The timed-class riders started at three minute intervals which gave the dust sufficient time between each rider for any follow-on navigation clues to have dissipated and also ensured a 2km road separation.


Friday's route followed Saunders main (a testing opening) up to West Main (eventually), around Victoria Peak and White River Main to Sayward Junction for food and fuel. After the restart the route which was to have followed M Branch FSR but for the Newcastle Creek fire was diverted along Adam River Main before rejoining the original route, crossing the Highway and taking Gerald Creek Main back to White River Main, West Main and Gold River.


After the first day's endeavours, Colin Beck (890 KTM) led the field from Jamie Emery (500 Husqvarna) and Patrick Subarsky (Husqvarna 701 Enduro). Scott Jutson, who had been expected to figure amongst the leaders had a "technology failure" at the food and fuel stop and only recorded half the route scores. All riders made a safe return - even if some of them took "unconventional" routes via Highways 19 and 24....


Saturday followed the same pattern as Friday, the Gaia riders (some a little sore after a full day of physicality on Friday) first followed by the pairs and roadbook only riders and then after drawing lots for the start order, the timed-class riders.


Saturday's route took the East Main north before tending westwards to Muchalat lake, the Maquilla Reload, an optional technical loop towards Shöen Lake including Plateau Main and the old gravel road north that was the main road before the highway was built. Lunch was at Woss before the restart and continuing north on the Markusen Main and then turning onto the Zebellos road and back towards Woss, the second census control point, Muchalat lake and Gold River.



Again everyone returned safely having found Saturday's route less demanding than Friday's (they missed out the Schöen Lake loop.....).

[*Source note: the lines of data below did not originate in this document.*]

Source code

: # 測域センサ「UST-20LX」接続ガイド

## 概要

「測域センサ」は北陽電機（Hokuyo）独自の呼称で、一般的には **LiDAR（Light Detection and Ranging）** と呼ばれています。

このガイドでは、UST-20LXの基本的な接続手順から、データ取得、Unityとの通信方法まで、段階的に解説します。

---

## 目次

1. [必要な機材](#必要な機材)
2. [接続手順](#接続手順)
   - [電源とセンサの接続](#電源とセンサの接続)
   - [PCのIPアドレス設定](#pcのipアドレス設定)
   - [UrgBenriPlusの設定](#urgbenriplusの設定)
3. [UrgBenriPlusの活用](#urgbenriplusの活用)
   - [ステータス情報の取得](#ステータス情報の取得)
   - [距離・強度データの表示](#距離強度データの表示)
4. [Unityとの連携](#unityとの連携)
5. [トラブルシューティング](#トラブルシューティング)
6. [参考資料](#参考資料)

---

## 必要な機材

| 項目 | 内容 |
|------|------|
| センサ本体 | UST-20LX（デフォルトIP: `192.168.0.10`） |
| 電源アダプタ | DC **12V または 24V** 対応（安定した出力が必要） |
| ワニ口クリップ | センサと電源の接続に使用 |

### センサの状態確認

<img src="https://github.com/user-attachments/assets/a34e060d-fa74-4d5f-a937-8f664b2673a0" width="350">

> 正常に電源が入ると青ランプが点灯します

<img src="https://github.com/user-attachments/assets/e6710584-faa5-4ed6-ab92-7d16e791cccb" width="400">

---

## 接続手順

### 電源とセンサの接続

The head of the leaderboard remained unchanged, Colin Beck leading Jamie Emery and Patrick Subarsky. Scott Jutson's tech had again failed (Android phone difficulties) while everyone else had learned of the ways of roadbook navigation on Friday and consolidated their positions.


Sunday was going to be a short day, 110Km up and over the Big Baldy mountain pass before taking the Head Bay road back towards Gold River before heading out on Ucona Main towards Star and Kunlin Lakes and returning to Gold River for the Grand Finish.


But this isn't quite what happened.


Both Jamie Emery and Scott Jutson fell, bringing the proceedings to a close. Jamie Emery's timing phone was smashed in the fall and no scores were recoverable. Scott Jutson's phone also gave no scores and the day's data was called complete at the last checkpoint for which there was a full dataset (the paper-record census point at the end of Head Bay Road).


The Final Result had Colin Beck continuing with his accurate navigation and precise speed control to win the event, followed by Patrick Subarsky and Reuben Brouwer advancing to second and third positions respectively.



The final full set of results.


I would like to offer my congratulations and thanks to all who took part in this, sometimes testing event. I hope we can continue with this enterprise in the autumn.